Рыбья Кровь не мог поверить своим глазам и ушам. Любящие побеждать противника с помощью денег и чужих мечей ромеи повели себя как самые пьяные и хвастливые словене. Днем обсуждали, вечером готовили оружие и доспехи, а утром еще до рассвета уже выступили в поход. В лагере и у биремы осталось не больше десяти человек: хворых и немощных, остальные сто двадцать ровной колонной шагали в глубь степи. Копья и щиты получили и все гребцы, скорее для устрашающего количества, чем для действительной помощи. От того, что с походниками не было ни одной лошади или повозки, процессия выглядела особенно нелепо, чего, впрочем, кроме князя, никто не замечал. Гребцы помимо своих копий и щитов несли еще копья и щиты стратиотов – тем и так тяжело было в своих доспехах.
На Дарника тоже навесили два щита, а его хазары несли корабельную баллисту, меняясь местами каждые двести – триста шагов.
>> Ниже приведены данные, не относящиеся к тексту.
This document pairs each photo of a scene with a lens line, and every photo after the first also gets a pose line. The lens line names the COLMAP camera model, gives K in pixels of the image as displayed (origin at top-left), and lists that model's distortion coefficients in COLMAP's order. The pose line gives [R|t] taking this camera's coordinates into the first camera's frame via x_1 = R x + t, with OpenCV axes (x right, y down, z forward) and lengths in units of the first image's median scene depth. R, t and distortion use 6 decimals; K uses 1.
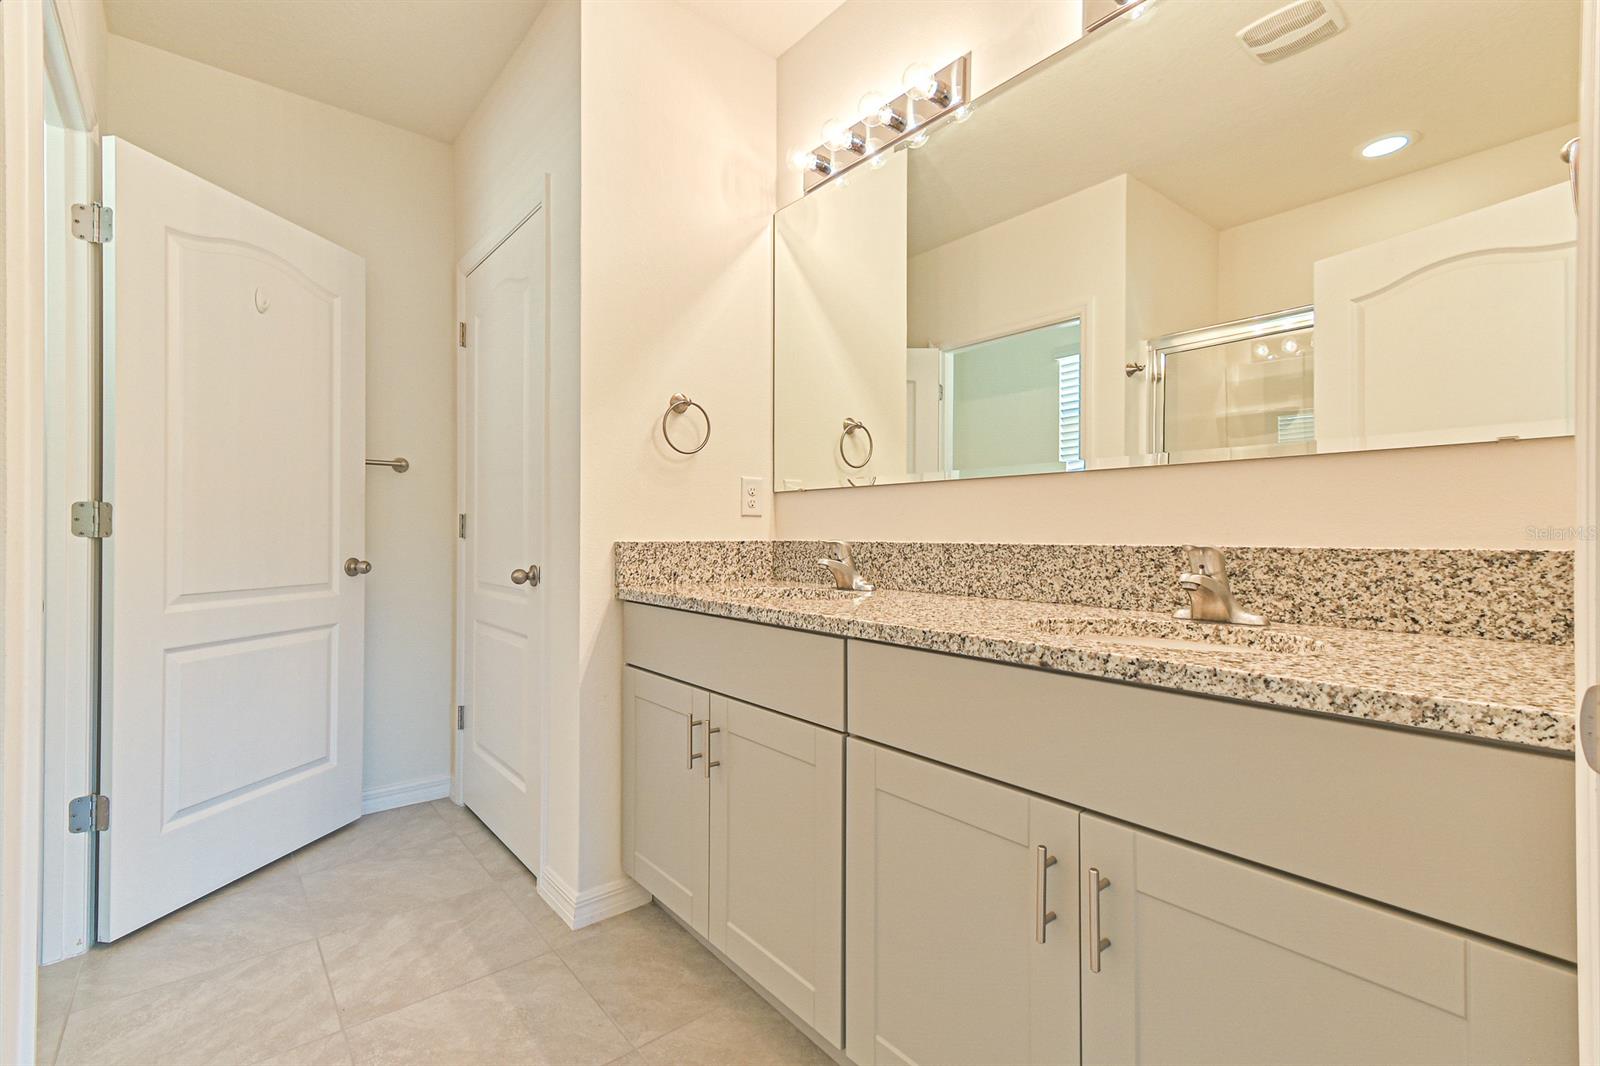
lens RADIAL K [[719.4, 0, 798.8], [0, 719.4, 532.8], [0, 0, 1]] dist [0.016711, -0.000013]
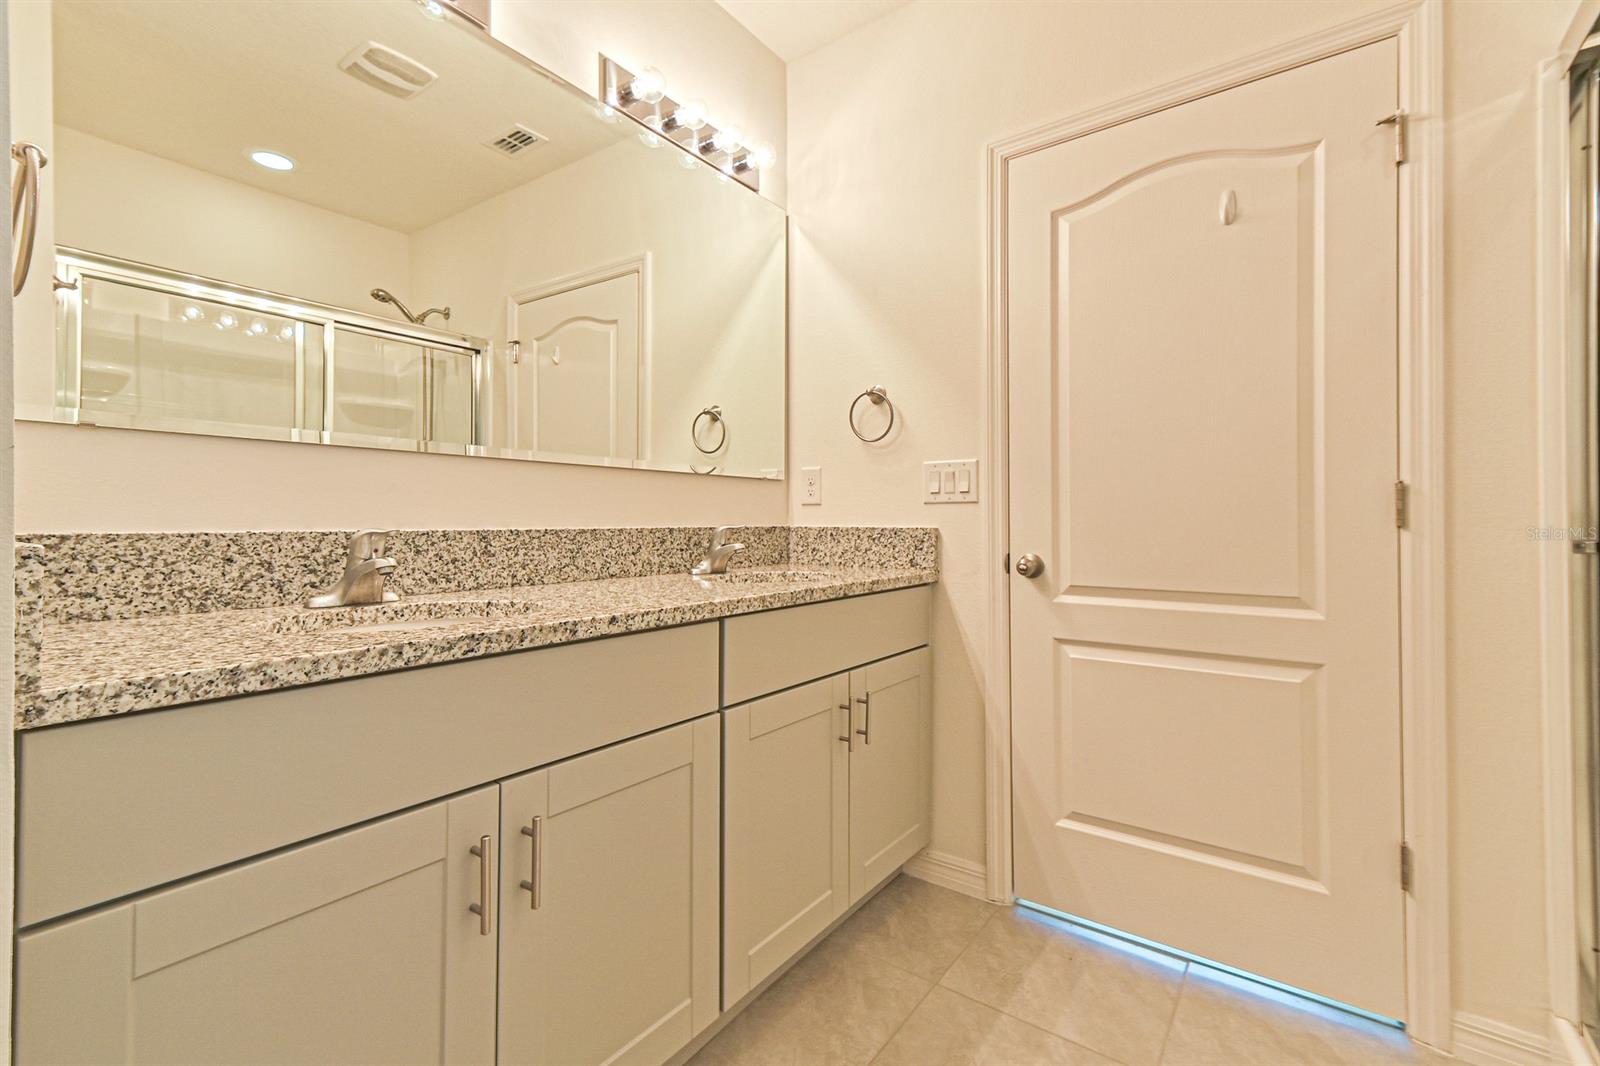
lens RADIAL K [[719.4, 0, 788.1], [0, 719.4, 519.8], [0, 0, 1]] dist [0.016711, -0.000013]
pose [[-0.242855, -0.002242, 0.970060, -0.780618], [-0.003230, 0.999994, 0.001502, -0.000041], [-0.970057, -0.002768, -0.242861, 0.929347]]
К зимнику пришли в середине дня, когда у всех боевого запала значительно поубавилось.
В этой местности оврагов и возвышенностей почти не имелось, поэтому перемещение любых двуногих и четвероногих было видно издалека. И первым делом ромейское войско спугнуло табун лошадей и охранявших их мальчишек-пастухов. Всполошившись, мальчишки погнали табун в зимник.
Князю одного взгляда хватило, чтобы понять, что перед ними не зимник тарначей, а городище тервигов-готов, белоголовых людей севера. Когда-то это было могущественное племя, покорившее все земли на побережье Сурожского моря. Но скудная жизнь в степи не долго удовлетворяла их, да и прибывающие кочевники с востока тоже доставляли немало хлопот. Поэтому основная часть тервигов вскоре ушла далеко на запад и на юг в ромейскую Таврику. Как водится, нашлись упрямцы, которые не захотели поступать как все, и небольшая часть северян осталась там, где была. Не очень стремительные в нападениях, они были несокрушимы при обороне, поэтому все степные племена обходили их городища стороной, рискуя напасть на белоголовых лишь вдали от их укреплений. Это, в свою очередь, еще сильней укоренило привычку тервигов держаться от чужаков всегда в стороне. Однако со временем близкородственные браки вынудили северян все же на покупку у степняков светловолосых словенских рабынь-наложниц, хотя своих дочерей они по-прежнему на сторону замуж предпочитали не отдавать.